First off was a Spring ride through the Chilcotin mud to Barkerville.  Early on the second day I found myself waiting for the other two an inordinately long time at a cross road.  Just as I was getting on my bike to head back, over the hill rode Brian and it was obvious what had happened.  As they pulled up Jim immediately voiced his concern about the hard fall Brian had taken.  He was also amazed at just how fast Brian had gotten his bike back up on its wheels.  “He’s had a lot of practice” I said.  And he got a lot more practice that weekend; returning home yet again from a trip bruised, scarred and limping with all sorts of broken bits hanging off his motorcycle.

Last Fall we set out once again, this time the objective being simply riding across Canada to Newfoundland and back.  Other than battling miserable weather all the way East and a few mechanical issues the 6-week trip unfolded rather smoothly.  And for the first time Brian did not once drop his bike.  A short time after getting home he received the diagnosis of a brain tumor.

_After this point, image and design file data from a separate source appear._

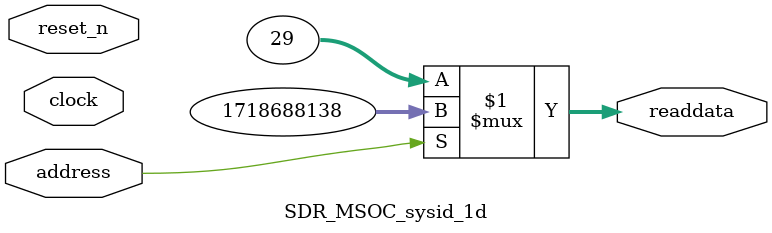
<source format=v>



// synthesis translate_off
`timescale 1ns / 1ps
// synthesis translate_on

// turn off superfluous verilog processor warnings 
// altera message_level Level1 
// altera message_off 10034 10035 10036 10037 10230 10240 10030 

module SDR_MSOC_sysid_1d (
               // inputs:
                address,
                clock,
                reset_n,

               // outputs:
                readdata
             )
;

  output  [ 31: 0] readdata;
  input            address;
  input            clock;
  input            reset_n;

  wire    [ 31: 0] readdata;
  //control_slave, which is an e_avalon_slave
  assign readdata = address ? 1718688138 : 29;

endmodule



</source>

In addition to preparing our bikes and ourselves for the Silk Road, Brian had been busy at work exercising his new found love of pottery;  firing off a series of medallions that he planned to give away to people he met on his journey.  We met up the day before I left for Europe where he entrusted me with the bag of medallions and his mission, as he himself was now unable.  With the great and appreciative help of the other riders on the trip his task was enthusiastically completed.  Each of us dutifully reported directly back to Brian the experience of the day and of the recipient of his gift.

The medallions provided all of us an amazing conduit to get that much closer to the people of the lands we travelled through as well as allowing Brian to vicariously ride along with us all the way to China.   Sharing the medallion experience across Central Asia was  only the most recent way Brian Wallace changed my life for the better.   I do not expect it will be the last.